Five individuals who had tested antibody positive at baseline experienced negative antibody results using second-generation tests on at least one test after starting treatment, and in all cases had negative antibody status at the time of their last undetectable viral load result. However positive Western blot results persisted over time for the HIV envelope protein gp160 and core protein p24, even if reactivity to other HIV proteins such as gp120 and gp41 was lost over time.

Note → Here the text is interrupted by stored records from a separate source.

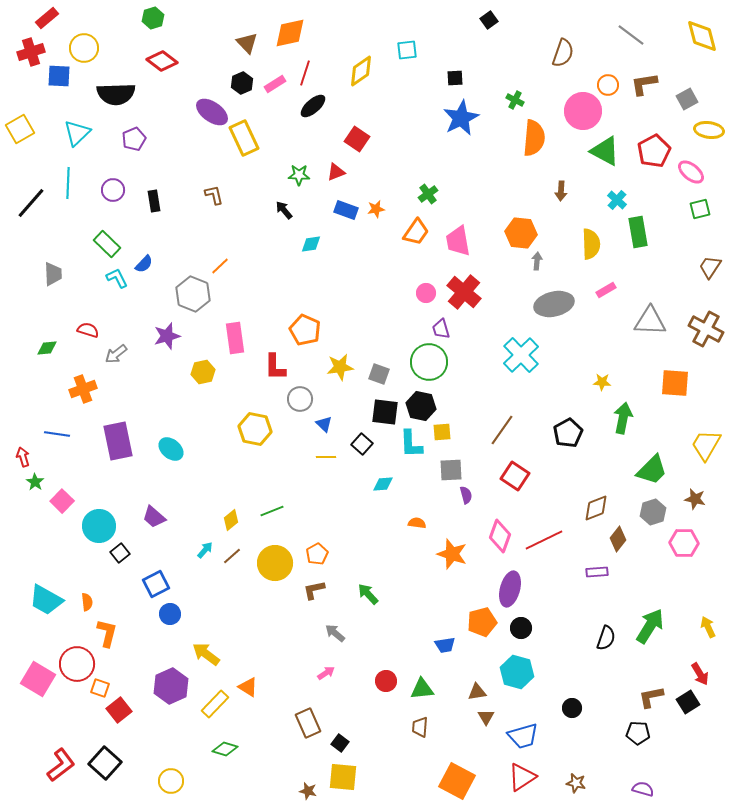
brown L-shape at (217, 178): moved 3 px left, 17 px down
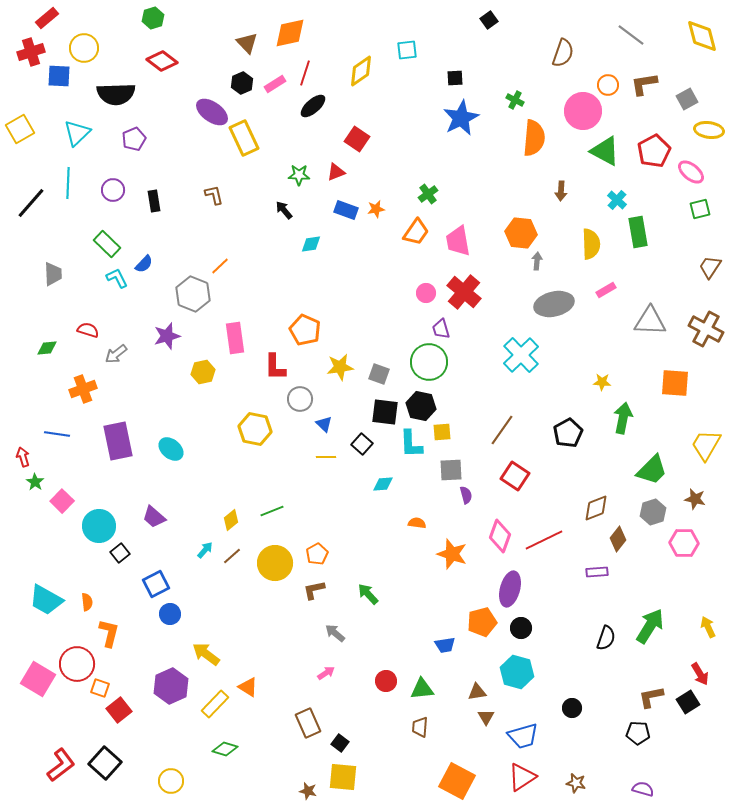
orange L-shape at (107, 633): moved 2 px right
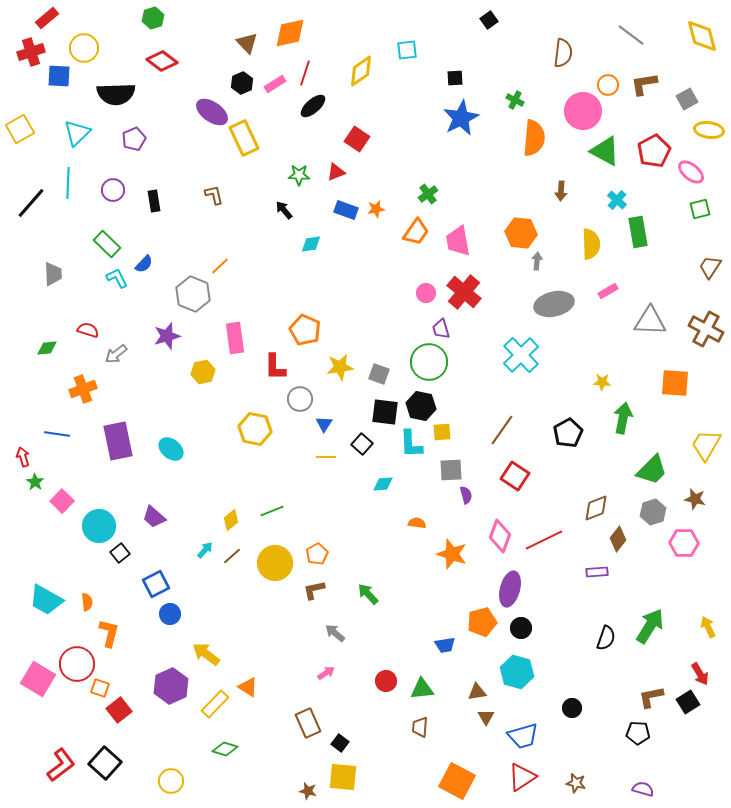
brown semicircle at (563, 53): rotated 12 degrees counterclockwise
pink rectangle at (606, 290): moved 2 px right, 1 px down
blue triangle at (324, 424): rotated 18 degrees clockwise
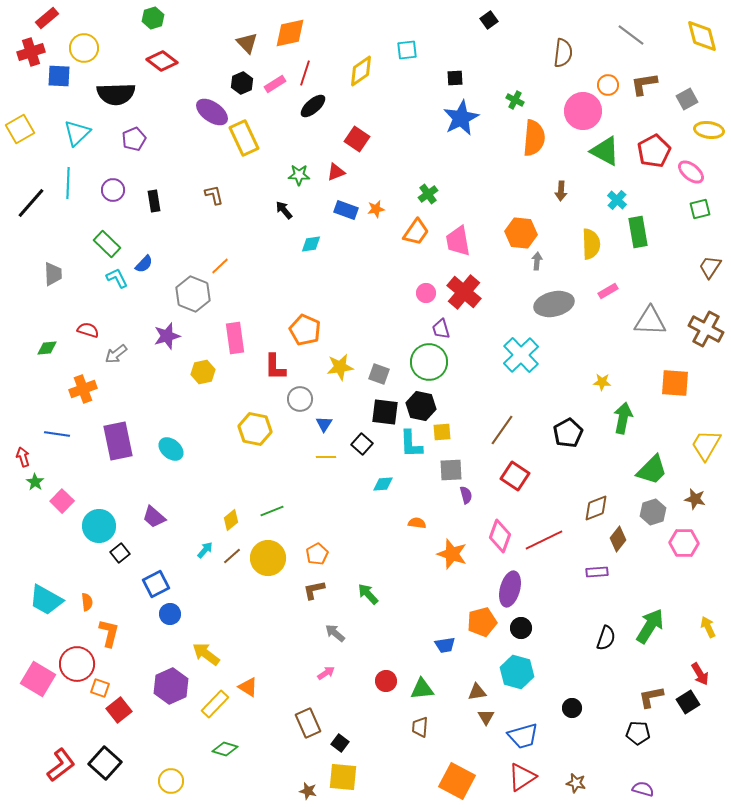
yellow circle at (275, 563): moved 7 px left, 5 px up
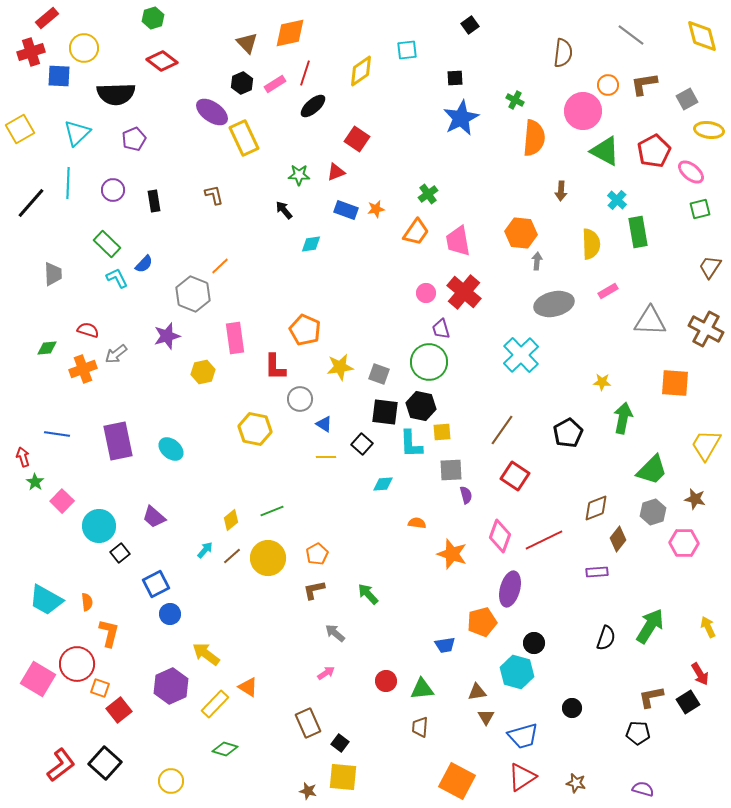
black square at (489, 20): moved 19 px left, 5 px down
orange cross at (83, 389): moved 20 px up
blue triangle at (324, 424): rotated 30 degrees counterclockwise
black circle at (521, 628): moved 13 px right, 15 px down
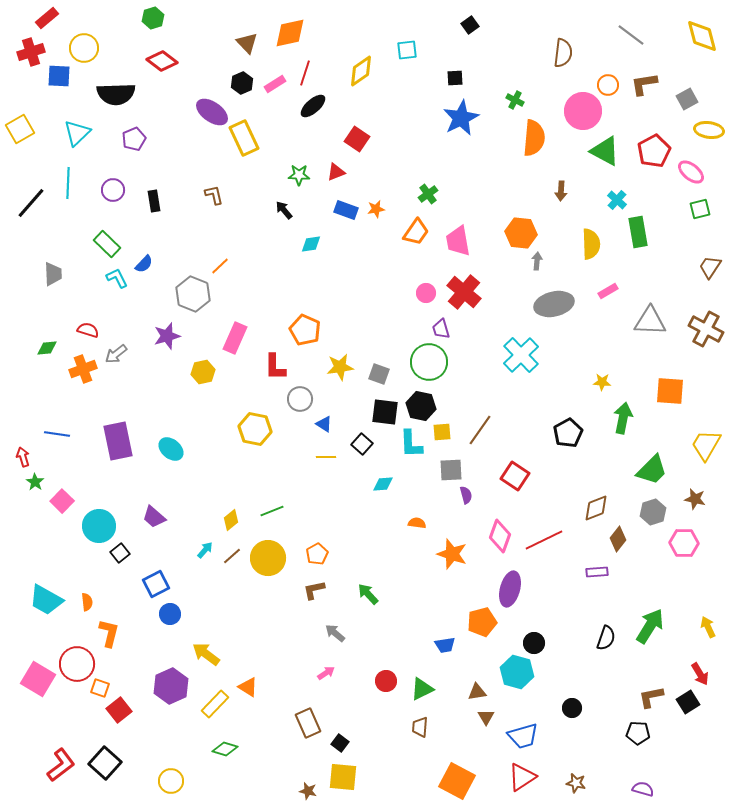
pink rectangle at (235, 338): rotated 32 degrees clockwise
orange square at (675, 383): moved 5 px left, 8 px down
brown line at (502, 430): moved 22 px left
green triangle at (422, 689): rotated 20 degrees counterclockwise
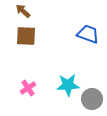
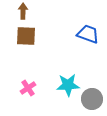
brown arrow: rotated 49 degrees clockwise
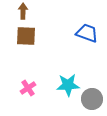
blue trapezoid: moved 1 px left, 1 px up
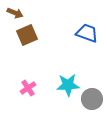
brown arrow: moved 8 px left, 2 px down; rotated 112 degrees clockwise
brown square: moved 1 px right, 1 px up; rotated 25 degrees counterclockwise
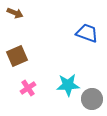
brown square: moved 10 px left, 21 px down
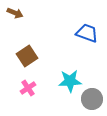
brown square: moved 10 px right; rotated 10 degrees counterclockwise
cyan star: moved 2 px right, 4 px up
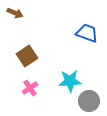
pink cross: moved 2 px right
gray circle: moved 3 px left, 2 px down
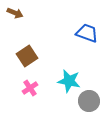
cyan star: moved 1 px left; rotated 15 degrees clockwise
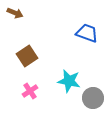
pink cross: moved 3 px down
gray circle: moved 4 px right, 3 px up
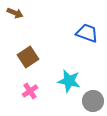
brown square: moved 1 px right, 1 px down
gray circle: moved 3 px down
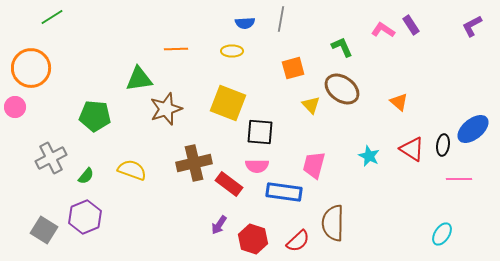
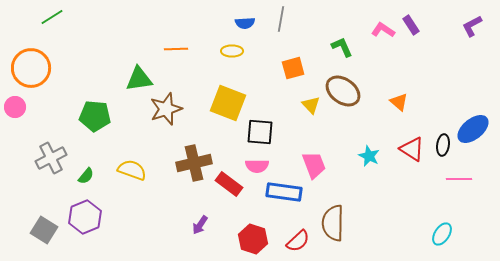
brown ellipse: moved 1 px right, 2 px down
pink trapezoid: rotated 144 degrees clockwise
purple arrow: moved 19 px left
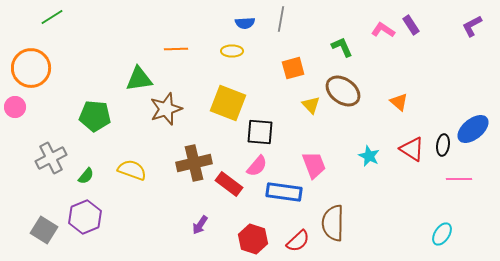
pink semicircle: rotated 50 degrees counterclockwise
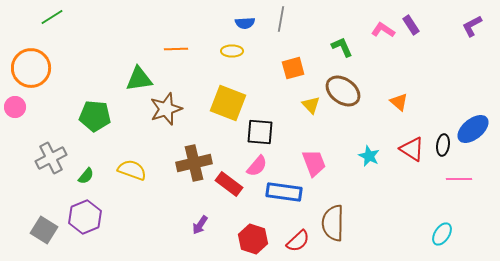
pink trapezoid: moved 2 px up
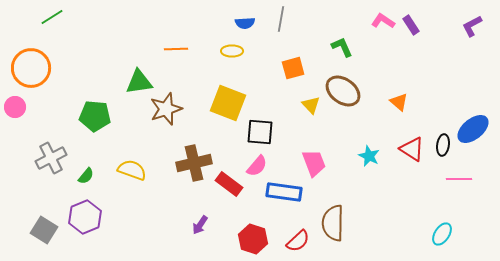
pink L-shape: moved 9 px up
green triangle: moved 3 px down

When three individuals who had demonstrated seroreversion were tested for HIV-specific T-cell responses, one was found to have no responses to any HIV proteins at baseline or at end of the follow-up period. This was the patient with a baseline viral load above 500,000 copies and indeterminate antibody responses on Western blot testing after week 24. This patient was continuing to take antiretroviral therapy at the end of the follow-up period.

However, the remaining five patients who experienced seroreversion on treatment all elected to stop antiretroviral therapy, and all experienced rebound of HIV viral load and re-emergence of antibody responses.

The incidence of seroreversion in the population studied was 7% during a median treatment period of 105 weeks, with a trend towards a greater likelihood of seroreversion with longer duration of treatment.

The only factor that was predictive of seroreversion was a low antibody titre, or value, in the initial `detuned` antibody assay. A `detuned` assay is designed to pick up early traces of HIV antibodies for surveillance purposes, blood donor screening and research, but is not used as a standard diagnostic test.

References

Hare CB et al. Seroreversion in subjects receiving antiretroviral therapy during acute/early HIV infection. Clin Inf Dis 42 (online edition, March 1), 2006.